The Bank of England is likely to upgrade its GDP growth forecast for the UK to 7 per cent next week amid signs that the economy is recovering far more rapidly than expected.

Weekly real-time data that Jefferies is tracking shows that economic activity is back at levels last seen when the pandemic started, even surpassing last summer after the economy reopened. More people are using public transport and are on the roads than at any point in the past 13 months. Hiring activity has also picked up.

The Bank of England will update its forecasts next week. When they were last published in February, the Bank expected growth of 5 per cent this year, but David Owen, chief European economist at Jefferies, said “a number of 7 per cent or more seems much more likely” now. That would be the strongest growth rate since 1941.

He added that 7 per cent was likely “even if the autumn brings with it the imposition of some additional restrictions” because the economy shrank much less than expected in the first quarter.

Jefferies real-time activity data suggested that the economy grew “over 1 per cent in March and April”, which would mean the economy shrank by less than 1 per cent in the first quarter despite lockdown. In February, the Bank predicted a 4 per cent decline between January and March. The official data will be released on May 12. Jefferies’ upgrade places it alongside Goldman Sachs and JP Morgan in predicting a rapid rebound. Goldman Sachs expects the UK to grow even more quickly than the US this year.

Most independent economists have lifted their projections for the UK since February on the back of a far more resilient economic performance than had been expected. However, GDP remains about 7 per cent below its pre-crisis high and will not close the gap until the end of the year at the earliest.
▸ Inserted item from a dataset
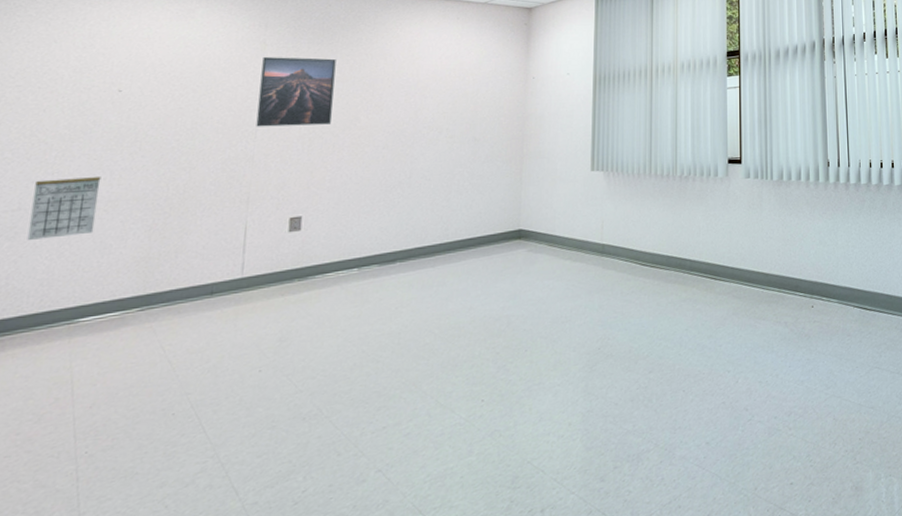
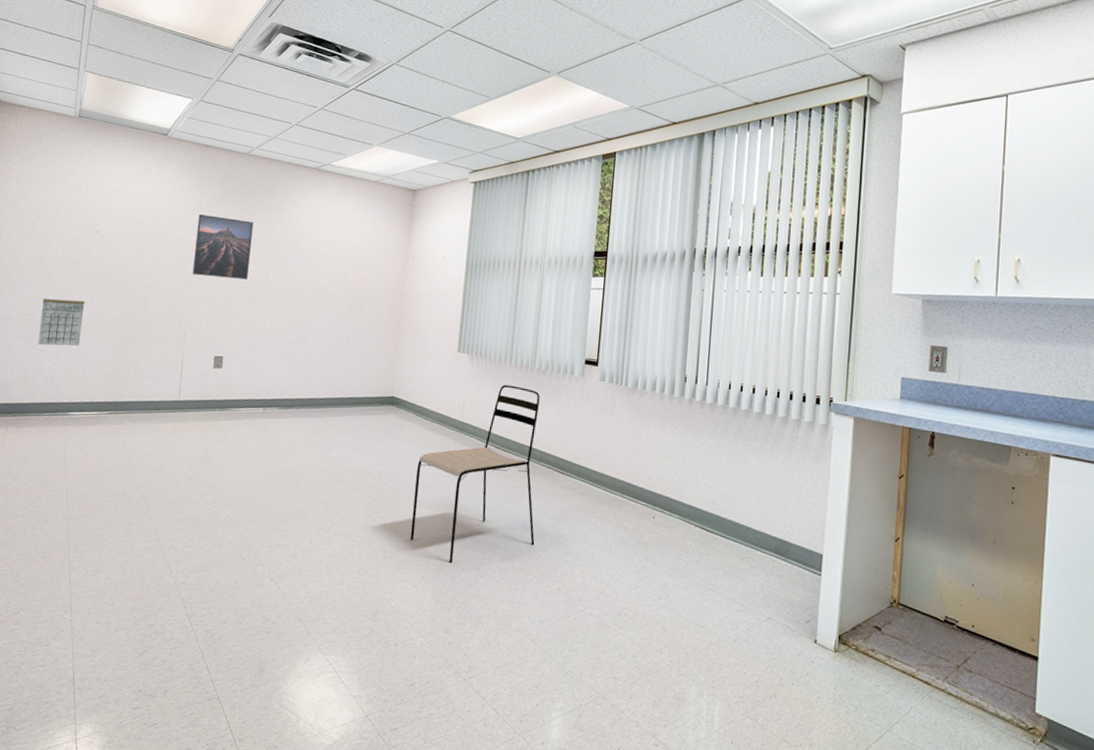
dining chair: none [552,196,693,401] -> present [410,384,541,563]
The success of the vaccine programme has been behind the surge in activity since the economy began to reopen on March 28. Restrictions have since been eased further, with bars and restaurants open outdoors and retailers, gyms and hairdressers open again.

Jefferies’ “economic activity radar” has risen to 87 per cent of pre-Covid levels, an increase of three points since last week to its highest point since March last year.

Mobility data was the biggest driver of the improvement, with an 11 point rise in public transport usage to 89 per cent of pre-crisis levels, “the highest since the start of the pandemic by a large margin”, Jefferies said. Car use was above pre-Covid levels.

Companion datasets for Europe and the US have also been strong, it said, as businesses and households prepare for more normal trading. Total job listings in the UK are at their highest point since the pandemic hit.

At its monetary policy report next Thursday, the Bank will reassess its forecasts in light of the strong recent retail sales and activity data, as well as the impact of the chancellor’s £59 billion stimulus package this year, including corporation tax super-deduction for investment in plant and machinery.

It may also update its estimate of consumer spending — it currently expects households to spend only 5 per cent of £150 billion of excess savings.